::: SOURCE MATERIAL

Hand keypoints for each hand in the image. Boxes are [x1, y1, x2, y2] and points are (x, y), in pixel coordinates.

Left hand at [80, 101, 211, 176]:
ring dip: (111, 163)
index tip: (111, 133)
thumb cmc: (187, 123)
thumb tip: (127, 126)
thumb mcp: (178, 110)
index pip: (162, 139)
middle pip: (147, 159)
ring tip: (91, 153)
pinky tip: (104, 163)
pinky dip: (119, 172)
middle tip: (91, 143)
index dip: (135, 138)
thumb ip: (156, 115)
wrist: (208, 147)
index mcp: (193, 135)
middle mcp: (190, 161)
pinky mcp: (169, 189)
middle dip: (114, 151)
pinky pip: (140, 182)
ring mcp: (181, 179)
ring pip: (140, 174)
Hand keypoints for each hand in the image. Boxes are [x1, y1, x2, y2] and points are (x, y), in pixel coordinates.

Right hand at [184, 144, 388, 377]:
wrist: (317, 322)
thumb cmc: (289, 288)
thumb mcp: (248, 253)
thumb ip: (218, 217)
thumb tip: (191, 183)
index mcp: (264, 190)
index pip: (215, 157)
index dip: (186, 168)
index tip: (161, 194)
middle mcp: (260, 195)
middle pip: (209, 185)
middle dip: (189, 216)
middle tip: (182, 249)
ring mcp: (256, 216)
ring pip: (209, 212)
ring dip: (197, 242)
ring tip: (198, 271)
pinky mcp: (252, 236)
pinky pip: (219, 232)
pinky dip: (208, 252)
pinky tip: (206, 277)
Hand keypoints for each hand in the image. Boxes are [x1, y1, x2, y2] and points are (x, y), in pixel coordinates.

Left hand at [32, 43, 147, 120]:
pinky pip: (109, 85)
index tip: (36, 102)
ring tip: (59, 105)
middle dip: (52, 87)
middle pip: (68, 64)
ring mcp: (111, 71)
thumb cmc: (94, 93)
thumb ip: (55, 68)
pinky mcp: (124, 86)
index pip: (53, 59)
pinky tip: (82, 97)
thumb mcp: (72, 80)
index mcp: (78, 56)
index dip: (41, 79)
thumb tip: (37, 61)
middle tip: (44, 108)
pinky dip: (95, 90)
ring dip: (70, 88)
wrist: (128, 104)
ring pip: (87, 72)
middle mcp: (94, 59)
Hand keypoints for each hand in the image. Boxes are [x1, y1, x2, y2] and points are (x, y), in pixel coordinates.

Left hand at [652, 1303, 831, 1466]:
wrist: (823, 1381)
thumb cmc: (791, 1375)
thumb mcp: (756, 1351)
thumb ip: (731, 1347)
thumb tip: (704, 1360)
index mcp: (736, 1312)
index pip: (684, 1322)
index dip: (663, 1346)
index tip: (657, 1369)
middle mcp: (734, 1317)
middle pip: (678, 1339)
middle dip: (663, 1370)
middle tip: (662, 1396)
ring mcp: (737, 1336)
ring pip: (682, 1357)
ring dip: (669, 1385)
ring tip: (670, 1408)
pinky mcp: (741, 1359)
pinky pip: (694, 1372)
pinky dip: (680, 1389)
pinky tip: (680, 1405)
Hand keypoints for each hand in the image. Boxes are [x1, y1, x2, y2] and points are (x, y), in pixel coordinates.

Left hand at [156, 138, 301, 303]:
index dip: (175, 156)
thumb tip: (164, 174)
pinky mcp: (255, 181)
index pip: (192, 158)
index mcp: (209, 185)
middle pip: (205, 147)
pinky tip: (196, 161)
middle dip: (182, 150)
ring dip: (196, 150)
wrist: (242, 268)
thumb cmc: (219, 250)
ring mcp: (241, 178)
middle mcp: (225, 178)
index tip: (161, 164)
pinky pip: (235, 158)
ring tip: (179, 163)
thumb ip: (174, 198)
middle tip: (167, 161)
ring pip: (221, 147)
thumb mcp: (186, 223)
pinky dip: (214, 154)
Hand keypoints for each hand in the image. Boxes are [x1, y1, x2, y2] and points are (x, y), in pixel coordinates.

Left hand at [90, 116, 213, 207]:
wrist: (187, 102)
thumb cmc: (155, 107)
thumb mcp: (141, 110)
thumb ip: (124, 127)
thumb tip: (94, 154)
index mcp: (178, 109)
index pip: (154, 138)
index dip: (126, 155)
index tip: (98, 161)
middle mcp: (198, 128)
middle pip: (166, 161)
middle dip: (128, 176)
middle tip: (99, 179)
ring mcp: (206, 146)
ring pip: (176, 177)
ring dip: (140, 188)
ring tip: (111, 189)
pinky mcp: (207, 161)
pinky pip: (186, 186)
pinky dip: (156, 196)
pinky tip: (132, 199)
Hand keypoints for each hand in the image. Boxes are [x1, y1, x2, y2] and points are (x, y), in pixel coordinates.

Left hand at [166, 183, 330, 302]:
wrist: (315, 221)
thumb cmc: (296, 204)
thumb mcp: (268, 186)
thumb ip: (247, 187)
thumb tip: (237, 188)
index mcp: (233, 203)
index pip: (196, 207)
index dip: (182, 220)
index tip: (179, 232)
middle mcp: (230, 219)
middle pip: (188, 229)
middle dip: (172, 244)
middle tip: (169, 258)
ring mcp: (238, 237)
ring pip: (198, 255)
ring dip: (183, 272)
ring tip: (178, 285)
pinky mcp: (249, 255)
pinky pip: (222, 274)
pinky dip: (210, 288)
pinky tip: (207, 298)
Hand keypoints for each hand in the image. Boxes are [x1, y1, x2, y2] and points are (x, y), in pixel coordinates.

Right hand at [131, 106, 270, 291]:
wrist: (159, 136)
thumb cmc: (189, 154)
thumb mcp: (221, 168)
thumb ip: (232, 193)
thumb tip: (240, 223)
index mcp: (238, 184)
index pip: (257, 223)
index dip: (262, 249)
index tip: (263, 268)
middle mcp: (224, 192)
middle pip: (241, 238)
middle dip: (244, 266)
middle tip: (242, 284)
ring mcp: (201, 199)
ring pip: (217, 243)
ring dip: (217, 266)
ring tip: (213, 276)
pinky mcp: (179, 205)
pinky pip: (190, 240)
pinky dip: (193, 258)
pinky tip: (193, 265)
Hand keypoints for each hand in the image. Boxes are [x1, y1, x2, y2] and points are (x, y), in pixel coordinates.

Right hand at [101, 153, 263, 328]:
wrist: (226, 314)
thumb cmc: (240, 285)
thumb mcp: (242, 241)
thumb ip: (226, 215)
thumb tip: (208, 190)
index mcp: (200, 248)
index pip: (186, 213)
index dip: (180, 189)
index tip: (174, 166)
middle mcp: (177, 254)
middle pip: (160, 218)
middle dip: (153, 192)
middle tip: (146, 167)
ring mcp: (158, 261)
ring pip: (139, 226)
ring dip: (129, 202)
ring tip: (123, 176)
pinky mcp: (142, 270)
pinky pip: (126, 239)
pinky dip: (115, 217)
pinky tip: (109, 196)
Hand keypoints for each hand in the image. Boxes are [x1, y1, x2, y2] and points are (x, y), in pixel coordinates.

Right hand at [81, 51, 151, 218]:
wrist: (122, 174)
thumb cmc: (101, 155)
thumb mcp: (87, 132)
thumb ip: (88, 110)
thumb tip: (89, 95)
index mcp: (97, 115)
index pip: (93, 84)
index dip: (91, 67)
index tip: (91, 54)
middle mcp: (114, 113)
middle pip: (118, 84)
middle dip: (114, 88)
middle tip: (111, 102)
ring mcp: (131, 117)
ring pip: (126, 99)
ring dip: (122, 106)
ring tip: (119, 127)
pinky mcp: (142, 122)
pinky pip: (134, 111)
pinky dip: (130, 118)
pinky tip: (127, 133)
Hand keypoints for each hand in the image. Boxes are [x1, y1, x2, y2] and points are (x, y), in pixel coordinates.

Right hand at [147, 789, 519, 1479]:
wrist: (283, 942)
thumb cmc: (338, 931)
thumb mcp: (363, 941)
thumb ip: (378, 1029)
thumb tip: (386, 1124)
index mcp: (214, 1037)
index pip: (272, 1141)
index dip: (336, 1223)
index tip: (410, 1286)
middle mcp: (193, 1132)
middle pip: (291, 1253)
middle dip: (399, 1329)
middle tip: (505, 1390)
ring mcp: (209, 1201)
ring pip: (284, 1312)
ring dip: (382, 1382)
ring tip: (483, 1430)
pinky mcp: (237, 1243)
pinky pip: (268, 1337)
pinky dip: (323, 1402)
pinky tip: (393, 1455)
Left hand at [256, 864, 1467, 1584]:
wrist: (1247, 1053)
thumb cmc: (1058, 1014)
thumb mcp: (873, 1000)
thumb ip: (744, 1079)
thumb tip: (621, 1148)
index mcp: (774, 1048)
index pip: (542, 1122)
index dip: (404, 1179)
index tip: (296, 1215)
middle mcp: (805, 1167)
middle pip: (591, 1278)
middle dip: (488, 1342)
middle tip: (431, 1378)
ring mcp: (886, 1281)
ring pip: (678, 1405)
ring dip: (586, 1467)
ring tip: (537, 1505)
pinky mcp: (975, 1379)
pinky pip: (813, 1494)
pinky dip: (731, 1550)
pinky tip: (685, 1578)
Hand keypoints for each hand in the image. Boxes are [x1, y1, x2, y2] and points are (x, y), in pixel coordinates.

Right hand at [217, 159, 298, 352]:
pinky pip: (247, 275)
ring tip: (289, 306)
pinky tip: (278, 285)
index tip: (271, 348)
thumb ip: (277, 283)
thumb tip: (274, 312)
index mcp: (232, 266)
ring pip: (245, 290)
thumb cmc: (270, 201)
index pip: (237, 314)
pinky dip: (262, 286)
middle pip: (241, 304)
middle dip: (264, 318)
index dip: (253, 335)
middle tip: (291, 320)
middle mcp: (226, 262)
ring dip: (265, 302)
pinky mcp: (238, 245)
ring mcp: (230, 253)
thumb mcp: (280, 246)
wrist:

::::::

TASK DETAILS — Return only the lines between the one holding "index dip: (41, 79)" and the one holding "pinky tip: (132, 199)", inclusive, exactly as they appear above.

EXERCISE SOLUTION —
index dip: (41, 79)
thumb tip: (37, 61)
middle tip: (44, 108)
pinky dip: (95, 90)
ring dip: (70, 88)
wrist: (128, 104)
ring pip: (87, 72)
middle mcp: (94, 59)
Hand keypoints for each hand in the image. Boxes are [x1, y1, x2, y2] and points are (x, y), in pixel coordinates.

Left hand at [652, 1303, 831, 1466]:
wrist: (823, 1381)
thumb cmc: (791, 1375)
thumb mcp: (756, 1351)
thumb ip: (731, 1347)
thumb tip: (704, 1360)
index mcp: (736, 1312)
index pip: (684, 1322)
index dip: (663, 1346)
index tip: (657, 1369)
middle mcp: (734, 1317)
middle pip: (678, 1339)
middle dip: (663, 1370)
middle tip: (662, 1396)
ring mcp: (737, 1336)
ring pip: (682, 1357)
ring dip: (669, 1385)
ring tip: (670, 1408)
pinky mcp: (741, 1359)
pinky pip: (694, 1372)
pinky dip: (680, 1389)
pinky tip: (680, 1405)
Hand keypoints for each hand in the image. Boxes are [x1, y1, x2, y2] and points are (x, y), in pixel coordinates.

Left hand at [156, 138, 301, 303]:
index dip: (175, 156)
thumb tip: (164, 174)
pinky mcp: (255, 181)
index pip: (192, 158)
index mcp: (209, 185)
middle pip: (205, 147)
pinky tip: (196, 161)
middle dip: (182, 150)
ring dip: (196, 150)
wrist: (242, 268)
thumb cmc: (219, 250)
ring mcp: (241, 178)
middle mcp: (225, 178)
index tip: (161, 164)
pinky pip: (235, 158)
ring tip: (179, 163)
thumb ip: (174, 198)
middle tip: (167, 161)
ring pip: (221, 147)
thumb mcp: (186, 223)
pinky dip: (214, 154)
Hand keypoints for each hand in the image. Boxes are [x1, y1, x2, y2] and points are (x, y), in pixel coordinates.

Left hand at [90, 116, 213, 207]:
wrist: (187, 102)
thumb cmc: (155, 107)
thumb mcp: (141, 110)
thumb ip: (124, 127)
thumb tip: (94, 154)
index mcp: (178, 109)
index pip: (154, 138)
index dip: (126, 155)
index tip: (98, 161)
middle mcp: (198, 128)
middle pip: (166, 161)
middle dip: (128, 176)
middle tip: (99, 179)
ring mcp: (206, 146)
ring pip: (176, 177)
ring dip: (140, 188)
ring tip: (111, 189)
pinky mcp: (207, 161)
pinky pip: (186, 186)
pinky dip: (156, 196)
pinky tip: (132, 199)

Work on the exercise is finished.